- Document extract:
As Republicans in Congress on several fronts give clear signs that they will ignore the party’s own election “autopsy,” and aggressively take positions that alienate women voters, rising demographic groups such as Hispanics, and continue to reject compromise in favor of using power to force acceptance of their priorities, a new poll says Americans blame Republicans for gridlock more that Democrats or President Barack Obama:
Gridlock in Washington is pretty common, but voters are more likely to say unyielding Republicans are at fault.
A new Quinnipiac University poll shows that 64% of voters say Republicans and Democrats are equally to blame for the gridlock.
But when asked if the standstill occurs because of the GOP blocking President Obama or whether Obama lacks the skills to bring Congress together, 51% point fingers at Republicans. By comparison, 35% of voters say Obama “lacks the personal skills to convince leaders of Congress to work together.”
The poll’s findings come as the GOP-led House considers changes to the nation’s immigration system — and House Speaker John Boehner and his Republican allies are adamant they won’t consider the bipartisan bill passed by the Senate.
Don’t look for any shift anytime soon. In fact, expect the GOP to continue on its present course. Norm Orstein, in fact, suggests there are now actually FIVE Republican Parties — and that present no compromise, no attempt to expand the tent attitudes will prevail for the foreseeable future. Here’s part of his must-read-in-full piece:
Across the nation, not just in Washington, there are ever more signs of a Republican Party veering to the right edge of the right wing of the political spectrum. With prospects for a comprehensive immigration bill fading, what will it take to bring the GOP back at least to the right edge of the center of the spectrum, to compete to win national elections on its own merits and not just when the Democrats fail or the economy falters?

- Collected data:
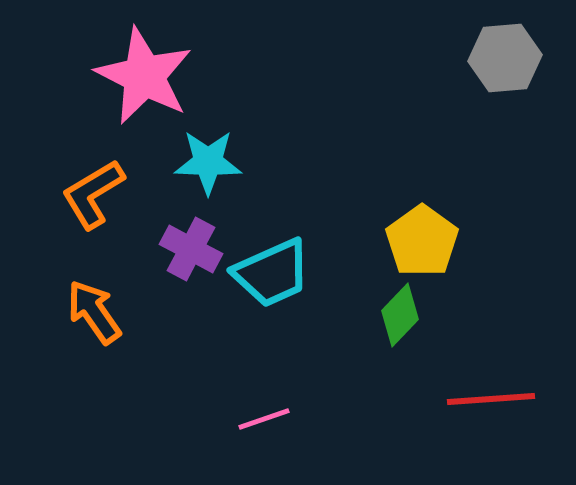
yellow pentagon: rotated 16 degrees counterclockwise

- Brief:
Return, word for word, the part of the piece on Republicans and congressional gridlock that runs from "The poll’s findings" up to and including "by the Senate.".

- The reply:
The poll’s findings come as the GOP-led House considers changes to the nation’s immigration system — and House Speaker John Boehner and his Republican allies are adamant they won’t consider the bipartisan bill passed by the Senate.